En
nuestras conversaciones sobre arte, siempre acaba apareciendo el
mismo concepto: la sencillez. A primera vista, podría parecer lo más
fácil de conseguir. En teatro, por poner un ejemplo, usaríamos unas
cuantas sillas, un texto sin complicaciones y unos actores con
aspecto de naturalidad. Nada más simple. Sin embargo, si
contrastamos el tipo de teatro que solemos ver con este montaje de
The Suit, encontramos las mil y una diferencias: dar con la
sencillez es el objetivo más complicado del mundo y solo con un
ingente trabajo, altas dosis de talento y mucha valentía se puede
alcanzar tal logro.
Porque,
¿qué tiene de especial la obra de Can Themba? En apariencia, el
argumento es bastante superficial, una historia de infidelidades como
tantas otras. Los diálogos tampoco es que pretendan ser
trascendentales. En cuanto a la escenografía, son solo unos pocos
elementos con los que jugar. Y las actuaciones no buscan el
virtuosismo. Pero el efecto es totalmente purificador. Estamos viendo
el teatro en su esencia, destilado y puesto en escena con todo el
amor. Eso tiene que transmitirse de alguna manera.
Como
el trabajo de los mejores artesanos, el oficio de Brook, Estienne y Krawczyk se manifiesta más por su depuración que por la
ostentación. Todo lo que no sirva para algo, fuera. Un perchero de
barra puede hacer de puerta, de ventana, de autobús e incluso de
perchero. Esto es teatro, señores. El problema es que si algo falla,
todo el tinglado se viene abajo; pero si está bien hecho, si los
directores han conseguido hacerse con la atención del espectador y
conseguir que se crea todo lo que le dicen, si el truco de magia es
efectivo, entramos en una nueva dimensión. Efectivamente, esto no es
nada nuevo, es tan viejo como el teatro.
Pero
hay otro punto cardinal que no puede estar extraviado: los actores.
Primero aparece Jared McNeill derrochando encanto por todo el
escenario. Es uno de estos maestros de ceremonia que se hacen con el
público en el primer minuto, y con eso ya está medio trabajo hecho.
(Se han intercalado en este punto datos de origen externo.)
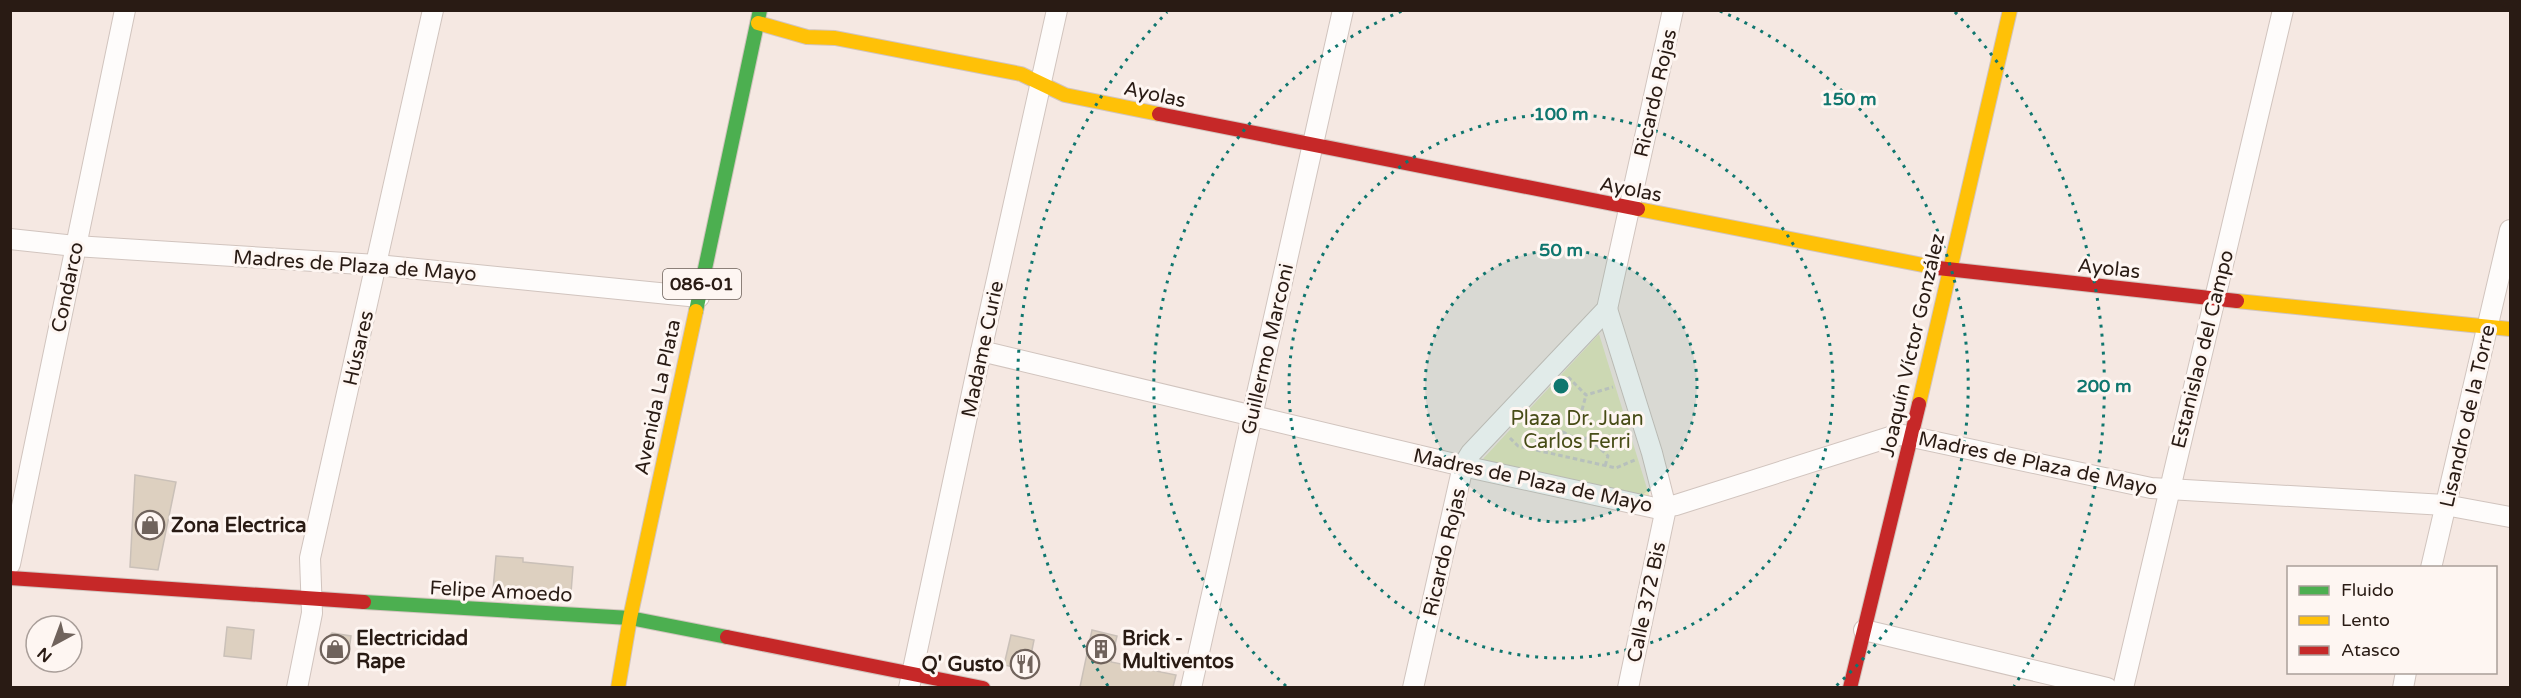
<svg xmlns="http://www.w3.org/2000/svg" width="2521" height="698" font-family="'Varela Round',sans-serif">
<rect width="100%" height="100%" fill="#f5e8e2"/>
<path fill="#e6e6bd" d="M1599,334L1650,498L1482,460Z"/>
<g fill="#ddd0c0" stroke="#cac0b8" stroke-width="1.5">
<path d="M135,475L176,482L158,570L130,567Z"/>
<path d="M496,556L523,558V562L573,567L571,593L521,589V592L493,590Z"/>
<path d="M227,627L254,630L251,659L224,656Z"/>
<path d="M1092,630L1117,636L1111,662L1176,675L1173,687H1080Z"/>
<path d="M332,633L351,636L348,659L321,655L322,643Z"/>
<path d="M1011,635L1034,640L1028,670L1004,665Z"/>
</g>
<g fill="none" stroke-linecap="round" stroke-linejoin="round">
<g stroke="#d1c4be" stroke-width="22">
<g id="street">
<path d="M10,239L75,246L377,265L699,297"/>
<path d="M1607,309L1652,453L1666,508L1628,688"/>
<path d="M981,351L1463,466L1655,508L1676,505L1893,436L1903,435L2151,488L2445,505L2510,517"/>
<path d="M10,564L125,10"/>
<path d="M2431,568L2510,230"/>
<path d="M1864,630L2107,688"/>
<path d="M297,688L312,613L310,558L433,10"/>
<path d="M909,688L981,351L1057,10"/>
<path d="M1191,688L1343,10"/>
<path d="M1413,688L1463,466L1471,453L1607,309L1673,10"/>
<path d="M2123,688L2283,10"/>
<path d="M2403,688L2406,672"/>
</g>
</g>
<g stroke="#d1c4be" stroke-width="16">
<g id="fast">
<path d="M696,311L760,10"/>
<path d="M364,602L630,618L727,637"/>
</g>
</g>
<g stroke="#d1c4be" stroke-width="16">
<g id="slow">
<path d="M758,23L807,37L835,38L1021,74L1065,95L1159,114"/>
<path d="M1638,209L1938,268"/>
<path d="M2237,301L2510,329"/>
<path d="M1919,404L2010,10"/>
<path d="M618,688L630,618L696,311"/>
</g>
</g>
<g stroke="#d1c4be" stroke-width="16">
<g id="jam">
<path d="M1159,114L1638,209"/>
<path d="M1938,268L2237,301"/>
<path d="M10,578L364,602"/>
<path d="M727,637L983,688"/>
<path d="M1850,688L1919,404"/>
</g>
</g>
<g stroke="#cfcbc8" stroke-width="3" stroke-dasharray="4.5 3" stroke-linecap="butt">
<path d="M1568,377L1586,395L1613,387"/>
<path d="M1582,410L1586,395"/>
<path d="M1510,438L1518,446L1616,468L1637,459"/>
<path d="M1535,450L1537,439L1563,432L1576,439L1589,438L1608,456L1605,466"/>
</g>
<use href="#street" stroke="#fefcfb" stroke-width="20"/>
<use href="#fast" stroke="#4caf50" stroke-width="14"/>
<use href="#slow" stroke="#ffc107" stroke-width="14"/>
<use href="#jam" stroke="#c62828" stroke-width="14"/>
</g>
<circle cx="1561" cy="386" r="136" fill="#0f766e" fill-opacity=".12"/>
<g fill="none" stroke="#0f766e" stroke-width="3" stroke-dasharray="3 6">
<circle cx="1561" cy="386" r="136"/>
<circle cx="1561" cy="386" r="272"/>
<path d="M1286 686A407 407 0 0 1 1402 11M1720 11A407 407 0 0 1 1836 686"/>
<path d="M1108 686A543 543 0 0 1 1167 12M1955 12A543 543 0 0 1 2014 686"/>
</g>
<defs>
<g id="shop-ring" transform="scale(1.5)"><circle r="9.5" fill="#fef6f2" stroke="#70635c" stroke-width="1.5"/><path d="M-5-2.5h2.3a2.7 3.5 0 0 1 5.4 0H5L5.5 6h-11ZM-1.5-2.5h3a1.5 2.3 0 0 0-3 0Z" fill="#70635c"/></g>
<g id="building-ring" transform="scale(1.5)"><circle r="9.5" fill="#fef6f2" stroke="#70635c" stroke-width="1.5"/><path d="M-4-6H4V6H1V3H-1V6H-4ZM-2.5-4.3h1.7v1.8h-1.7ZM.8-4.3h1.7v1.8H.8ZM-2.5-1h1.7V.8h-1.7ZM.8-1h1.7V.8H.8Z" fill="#70635c"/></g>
<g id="restaurant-ring" transform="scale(1.5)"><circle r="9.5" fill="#fef6f2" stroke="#70635c" stroke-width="1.5"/><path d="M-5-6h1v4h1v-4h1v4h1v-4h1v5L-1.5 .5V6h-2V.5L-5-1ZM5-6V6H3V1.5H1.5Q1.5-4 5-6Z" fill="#70635c"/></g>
</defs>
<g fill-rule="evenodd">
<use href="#shop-ring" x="150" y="525"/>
<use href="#shop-ring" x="335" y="649"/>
<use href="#building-ring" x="1101" y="649"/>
<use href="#restaurant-ring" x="1025" y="664"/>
</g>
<g text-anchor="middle" stroke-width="6" stroke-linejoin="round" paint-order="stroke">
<rect fill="#fef6f2" stroke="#695d57" stroke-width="1.5" x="663" y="269" width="78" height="30" rx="4.5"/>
<g font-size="18" font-weight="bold" fill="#291b14">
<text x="702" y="290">086-01</text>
</g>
<g font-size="20" fill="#291b14" stroke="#fef6f2">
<text transform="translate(1655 93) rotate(-77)" y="7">Ricardo Rojas</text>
<text transform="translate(1155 94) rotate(12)" y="7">Ayolas</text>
<text transform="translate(1631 189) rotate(11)" y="7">Ayolas</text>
<text transform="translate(355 265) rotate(4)" y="7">Madres de Plaza de Mayo</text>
<text transform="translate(2109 268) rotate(6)" y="7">Ayolas</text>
<text transform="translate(67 287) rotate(-78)" y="7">Condarco</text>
<text transform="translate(1912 345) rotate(-77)" y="7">Joaquín Víctor González</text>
<text transform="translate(358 348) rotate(-77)" y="7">Húsares</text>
<text transform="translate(982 349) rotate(-78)" y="7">Madame Curie</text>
<text transform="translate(1267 349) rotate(-77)" y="7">Guillermo Marconi</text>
<text transform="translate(2202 349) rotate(-76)" y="7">Estanislao del Campo</text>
<text transform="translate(657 397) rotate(-78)" y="7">Avenida La Plata</text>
<text transform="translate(2467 416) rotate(-77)" y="7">Lisandro de la Torre</text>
<text transform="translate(2038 463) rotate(12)" y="7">Madres de Plaza de Mayo</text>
<text transform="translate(1533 480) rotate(12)" y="7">Madres de Plaza de Mayo</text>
<text transform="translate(1444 552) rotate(-77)" y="7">Ricardo Rojas</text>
<text transform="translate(501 591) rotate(3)" y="7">Felipe Amoedo</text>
<text transform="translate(1646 602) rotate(-78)" y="7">Calle 372 Bis</text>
</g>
<g font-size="20" fill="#474c16" stroke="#fef6f2">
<text x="1577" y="425">Plaza Dr. Juan<tspan x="1577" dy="23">Carlos Ferri</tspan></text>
</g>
<g font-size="20" font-weight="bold" fill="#291b14" stroke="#fef6f2" text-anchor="start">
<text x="171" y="532">Zona Electrica</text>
<text x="356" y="645">Electricidad<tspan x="356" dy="23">Rape</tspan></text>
<text x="1122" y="645">Brick -<tspan x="1122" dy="23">Multiventos</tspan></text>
<text x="1004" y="671" text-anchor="end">Q' Gusto</text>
</g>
</g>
<circle cx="1561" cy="386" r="9" fill="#0f766e" stroke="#fef6f2" stroke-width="3"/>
<g font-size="18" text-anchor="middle" font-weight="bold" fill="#0f766e" stroke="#fef6f2" stroke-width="6" stroke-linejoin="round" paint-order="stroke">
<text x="1849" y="105">150 m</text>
<text x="1561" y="120">100 m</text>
<text x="1561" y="256">50 m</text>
<text x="2104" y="392">200 m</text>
</g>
<rect width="2521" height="698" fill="none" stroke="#291b14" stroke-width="24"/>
<rect x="2287" y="566" width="210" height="108" fill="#fef6f2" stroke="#a99e99" stroke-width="1.5"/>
<rect x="2299" y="586" width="30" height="9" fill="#4caf50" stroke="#a99e99" stroke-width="1.5"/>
<text x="2341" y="596" font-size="18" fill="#291b14">Fluido</text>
<rect x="2299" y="616" width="30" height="9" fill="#ffc107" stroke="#a99e99" stroke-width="1.5"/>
<text x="2341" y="626" font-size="18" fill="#291b14">Lento</text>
<rect x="2299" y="646" width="30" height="9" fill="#c62828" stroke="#a99e99" stroke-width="1.5"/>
<text x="2341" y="656" font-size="18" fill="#291b14">Atasco</text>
<g transform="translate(54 644) rotate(221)"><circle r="28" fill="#fef6f2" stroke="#a99e99" stroke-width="1.5"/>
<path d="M0-4.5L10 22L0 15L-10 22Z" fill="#70635c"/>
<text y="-9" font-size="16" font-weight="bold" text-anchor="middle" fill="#291b14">N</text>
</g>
</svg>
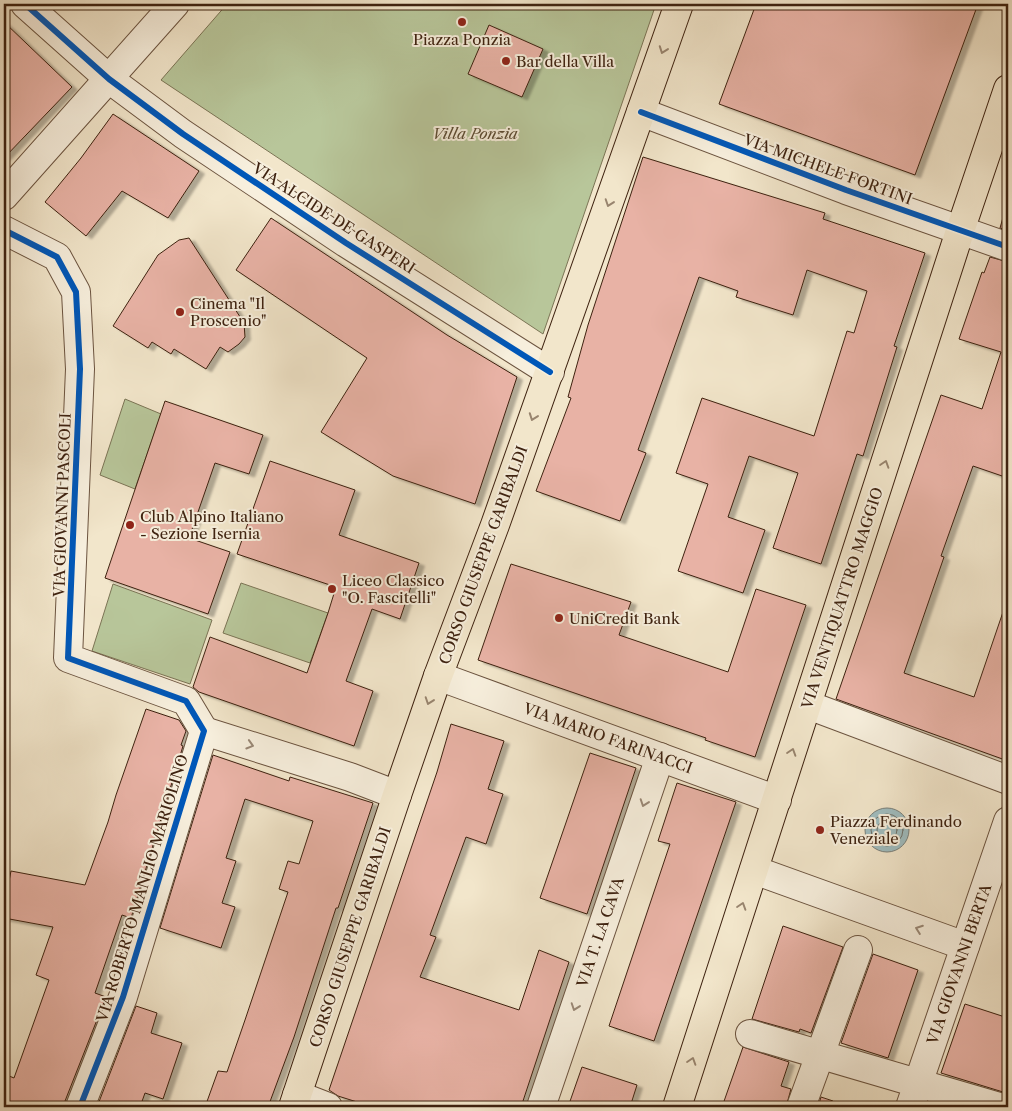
<svg xmlns="http://www.w3.org/2000/svg" width="1012" height="1111" viewBox="0 0 1012 1111" font-family="'Libre Caslon Text',serif">
	<style>
		.green { fill: #b8c69a; stroke: #7b7455 }
		.water { fill: #9fbdc0; stroke: #787f7a }
		.lines { fill: none; stroke-linecap: round; stroke-linejoin: round }
		.shore { stroke: #6e7068; stroke-width: 1 }
		.building { fill: #e8b2a5; stroke: #3e2210; filter: url(#shadow) }
		.minor-casing { stroke: #6b533f; stroke-width: 30 }
		.major-casing { stroke: #3e2210; stroke-width: 30 }
		.minor { stroke: #f7efdd; stroke-width: 28 }
		.major { stroke: #f2e6cb; stroke-width: 28 }
		.rail-casing { stroke: #3e2210; stroke-width: 5.5 }
		.rail { stroke: #f7efdd; stroke-width: 4; stroke-dasharray: 11; stroke-linecap: butt }
		.cycleway-casing { stroke: #f7efdd; stroke-width: 9 }
		.cycleway { stroke: #0057b8; stroke-width: 6 }
		.oneway { stroke: #98846e }
		.oneway2 { stroke: #9a8876 }
		.poi-dot { fill: #8f2418; stroke: #f7efdd; stroke-width: 2 }
		.labels { text-anchor: middle; dominant-baseline: central; stroke-width: 4; stroke-linejoin: round; paint-order: stroke }
		.poi-label { font-size: 15px; fill: #3e2210; stroke: #f7efdd; text-anchor: start }
		.park-label { font-size: 15px; font-style: italic; fill: #5c4b32; stroke: #f7efdd }
		.street-label { font-size: 15px; fill: #3e2210; stroke: #f7efdd }
	</style>
	<defs>
		<filter id="shadow"><feDropShadow dx="5.5" dy="3" stdDeviation="1" flood-color="#0004"/></filter>
	</defs>
	<rect width="100%" height="100%" fill="#f2e6cb"/>
	<filter id="stains"><feTurbulence type="fractalNoise" baseFrequency=".004" numOctaves="4"/><feColorMatrix values="0 0 0 0 .2 0 0 0 0 .09 0 0 0 0 .02 0 0 0 .5 -.17"/></filter>
	<radialGradient id="worn" r=".72"><stop offset=".6" stop-color="#630" stop-opacity="0"/><stop offset="1" stop-color="#630" stop-opacity=".3"/></radialGradient>
	<g class="green">
		<path d="M227 4H656L543 334 161 80Z"/>
		<path d="M125 399 161 414 135 489 100 475Z"/>
		<path d="M241 583 328 613 310 663 223 633Z"/>
		<path d="M113 584 212 620 190 684 92 651Z"/>
	</g>
	<circle class="water" cx="887" cy="830" r="22"/>
	<g class="lines">
		<g class="shore">
			<circle cx="887" cy="830" r="16"/>
			<circle cx="887" cy="830" r="10"/>
		</g>
	</g>
	<g class="building">
		<path d="M756 4H978L915 175 719 104Z"/>
		<path d="M4 22 72 87 4 158Z"/>
		<path d="M489 25 543 49 522 97 468 74Z"/>
		<path d="M113 114 199 171 168 218 122 191 86 236 45 202 81 158Z"/>
		<path d="M643 157 825 213 823 219 925 253 894 346 897 347 863 456 857 454 821 564 773 548 798 473 749 456 728 517 765 530 743 593 678 571 708 484 676 473 702 398 814 436 847 331 854 333 867 291 807 270 793 315 736 297 738 291 699 277 638 450 646 453 620 521 536 491 571 398 568 397 588 325Z"/>
		<path d="M1004 214 1008 215V231L1000 228Z"/>
		<path d="M271 218 447 335 517 377 475 504 393 476 321 432 367 358 236 270Z"/>
		<path d="M189 238 244 323 245 337 239 344 228 352 220 347 206 369 174 349 171 354 152 342 148 348 113 326 158 255 179 240Z"/>
		<path d="M990 257 1008 262V478L973 466 941 556 944 557 904 673 974 697 1004 609 1008 610V761L836 699 941 395 982 409 1001 352 959 339 982 272 984 273Z"/>
		<path d="M165 401 263 435 249 474 215 463 189 538 230 552 208 614 105 578Z"/>
		<path d="M270 461 355 490 339 535 419 563 400 619 372 609 346 681 373 691 354 746 199 692 193 687 210 637 307 673 328 613 336 587 237 554Z"/>
		<path d="M511 564 631 602 619 635 728 672 756 589 806 605 755 757 705 740 706 738 478 660Z"/>
		<path d="M146 709 179 720 186 731 181 745 183 746 131 918 122 915 95 993 106 997 65 1101V1107H4V1074L14 1078 49 980 36 975 53 927 4 918V907L11 871 85 885 108 822 116 795Z"/>
		<path d="M451 724 504 741 488 789 503 794 486 844 466 837 430 935 436 937 420 977 519 1010 539 950 569 962 521 1107H373L338 1096 329 1090 437 772Z"/>
		<path d="M590 753 636 768 587 914 540 898Z"/>
		<path d="M213 755 289 781 290 777 373 803 338 908H336L294 1037 268 1107H205L218 1071 227 1072 245 1020 288 892 279 889 288 861 299 864 313 821 245 799 226 858 236 861 222 903 235 907 221 948 160 928Z"/>
		<path d="M677 783 736 802 654 1041 609 1026 670 844 658 841Z"/>
		<path d="M783 926 843 947 811 1033 800 1029 799 1032 752 1019Z"/>
		<path d="M873 954 918 970 888 1058 841 1043Z"/>
		<path d="M965 1004 1008 1018V1095L1003 1092 941 1073Z"/>
		<path d="M136 1006 157 1013 151 1033 182 1043 163 1099 145 1093 140 1107H97Z"/>
		<path d="M743 1047 789 1062 781 1086 791 1089 786 1107H722Z"/>
		<path d="M582 1067 637 1085 630 1107H568Z"/>
		<path d="M821 1097 833 1101 832 1107H818Z"/>
	</g>
	<g class="lines">
		<g class="minor-casing">
			<g id="minor">
				<path d="M25 4 109 79 183 134 346 243 550 372"/>
				<path d="M641 112 846 190 1008 247"/>
				<path d="M4 196 175 4"/>
				<path d="M4 230 57 257 76 292 80 369 68 658 186 701 204 731"/>
				<path d="M438 676 777 800"/>
				<path d="M808 705 1008 780"/>
				<path d="M204 731 350 777 397 795"/>
				<path d="M754 870 965 946"/>
				<path d="M750 1034 999 1107"/>
				<path d="M297 1095 328 1107"/>
				<path d="M80 1107 123 997 204 731"/>
				<path d="M541 1107 660 757"/>
				<path d="M801 1107 858 950"/>
				<path d="M910 1107 1008 821"/>
			</g>
		</g>
		<g class="major-casing">
			<g id="major">
				<path d="M293 1107 397 795 438 676 495 525 679 4"/>
				<path d="M677 1107 960 231 1008 89"/>
			</g>
		</g>
		<use href="#minor" class="minor"/>
		<use href="#major" class="major"/>
		<g class="rail-casing">
			<path id="rail" d="M4 416 7 457V520L4 661"/>
		</g>
		<use href="#rail" class="rail"/>
		<g class="cycleway-casing">
			<g id="cycleway">
				<path d="M25 4 109 79 183 134 346 243 550 372"/>
				<path d="M641 112 846 190 1008 247"/>
				<path d="M4 230 57 257 76 292 80 369 68 658 186 701 204 731 123 997 80 1107"/>
			</g>
		</g>
		<use href="#cycleway" class="cycleway"/>
	</g>
	<defs><path id="oneway-chevron" d="M-2-3.5L2.5 0L-2 3.5" fill="none" stroke-width="1.6" stroke-linecap="round" stroke-linejoin="round" transform="scale(1.25)"/></defs>
	<g class="oneway">
		<use href="#oneway-chevron" transform="translate(663 50) rotate(110)"/>
		<use href="#oneway-chevron" transform="translate(609 203) rotate(109)"/>
		<use href="#oneway-chevron" transform="translate(533 417) rotate(110)"/>
		<use href="#oneway-chevron" transform="translate(885 464) rotate(-72)"/>
		<use href="#oneway-chevron" transform="translate(429 701) rotate(109)"/>
		<use href="#oneway-chevron" transform="translate(792 752) rotate(-72)"/>
		<use href="#oneway-chevron" transform="translate(742 906) rotate(-72)"/>
		<use href="#oneway-chevron" transform="translate(692 1061) rotate(-72)"/>
	</g>
	<g class="oneway2">
		<use href="#oneway-chevron" transform="translate(250 745) rotate(17)"/>
		<use href="#oneway-chevron" transform="translate(644 803) rotate(109)"/>
		<use href="#oneway-chevron" transform="translate(919 929) rotate(-160)"/>
		<use href="#oneway-chevron" transform="translate(575 1007) rotate(109)"/>
	</g>
	<g class="poi-dot">
		<circle cx="462" cy="22" r="5"/>
		<circle cx="506" cy="61" r="5"/>
		<circle cx="180" cy="312" r="5"/>
		<circle cx="130" cy="525" r="5"/>
		<circle cx="332" cy="589" r="5"/>
		<circle cx="559" cy="618" r="5"/>
		<circle cx="820" cy="830" r="5"/>
	</g>
	<g class="labels">
		<g class="poi-label">
			<text x="462" y="39" text-anchor="middle">Piazza Ponzia</text>
			<text x="516" y="61">Bar della Villa</text>
			<text x="190" y="303">Cinema "Il<tspan x="190" dy="17">Proscenio"</tspan></text>
			<text x="140" y="516">Club Alpino Italiano<tspan x="140" dy="17">- Sezione Isernia</tspan></text>
			<text x="342" y="580">Liceo Classico<tspan x="342" dy="17">"O. Fascitelli"</tspan></text>
			<text x="569" y="618">UniCredit Bank</text>
			<text x="830" y="821">Piazza Ferdinando<tspan x="830" dy="17">Veneziale</tspan></text>
		</g>
		<g class="park-label">
			<text x="475" y="133">Villa Ponzia</text>
		</g>
		<g class="street-label">
			<text transform="translate(828 169) rotate(20)">VIA MICHELE FORTINI</text>
			<text transform="translate(334 218) rotate(33)">VIA ALCIDE DE GASPERI</text>
			<text transform="translate(62 505) rotate(-88)">VIA GIOVANNI PASCOLI</text>
			<text transform="translate(483 555) rotate(-70)">CORSO GIUSEPPE GARIBALDI</text>
			<text transform="translate(842 598) rotate(-72)">VIA VENTIQUATTRO MAGGIO</text>
			<text transform="translate(608 738) rotate(20)">VIA MARIO FARINACCI</text>
			<text transform="translate(142 888) rotate(-73)">VIA ROBERTO MANLIO MARIOLINO</text>
			<text transform="translate(600 932) rotate(-71)">VIA T. LA CAVA</text>
			<text transform="translate(350 937) rotate(-72)">CORSO GIUSEPPE GARIBALDI</text>
			<text transform="translate(959 964) rotate(-71)">VIA GIOVANNI BERTA</text>
		</g>
	</g>
	<rect width="1012" height="1111" fill="none" stroke="#f2e6cb" stroke-width="20"/>
	<rect x="5" y="5" width="1002" height="1101" fill="none" stroke="#3e2210" stroke-width="2.5"/>
	<rect x="10" y="10" width="992" height="1091" fill="none" stroke="#3e2210"/>
	<rect width="100%" height="100%" filter="url(#stains)"/>
	<rect width="100%" height="100%" fill="url(#worn)"/>
</svg>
A partir de entonces, todo lo que nos cuente va a recibir una acogida
amigable. Y cuando interpreta Strange Fruit deja literalmente sin
aliento.
Después
es el turno de William Nadylam, y apostaríamos a que media sala no
tardó ni cinco minutos en exclamar mentalmente: ¡pero de dónde ha
salido este pedazo de actor! Ya le habíamos visto en Una mujer en África, pero sinceramente no lo recordábamos. No volverá a
pasar. En su primera escena tiene una gracia naturalísima y una
complicidad con el espectador casi automática. Según vaya entrando
en lugares oscuros su personaje, también lo irá haciendo su mirada.
Un personaje nada agradable, pero al que Nadylan es capaz de dotar de
verismo y credibilidad. Hasta un final en el que al verlo llorar a
unos pocos metros de ti llegas a creerte, aunque sea por unos
segundos, que has asistido a una transmutación en directo. Los pelos
de punta, señoras y señores.
Antes
de llegar al climático final, hemos podido disfrutar de Nonhlanhla
Kheswa. Su papel como aburrida mujer sobreprotegida puede tener algún
punto más flojo, pero cuando se pone a cantar el espectador vuelve a
olvidarse de que hay un mundo ahí fuera. Ya puede interpretar
clásicos de Nina Simone o canciones tradicionales de África, lo
hace como si ella fuera la única cualificada para entonar esas
melodías. La parte musical está completada por un trío de piano
(ocasionalmente acordeón), guitarra y trompeta, que en una obra
normal están ahí para molestar, pero que aquí parecen
imprescindibles.
Como
decíamos, después de ver The Suit se sale del teatro con la
sensación de haber sido purificado. Después de cada diez o doce
obras de teatro, debería estar disponible ver una cosa así para
poder dejar atrás malas vibraciones y regocijarse con lo que hace de
este arte el mejor de todos, el más cercano a la naturaleza humana.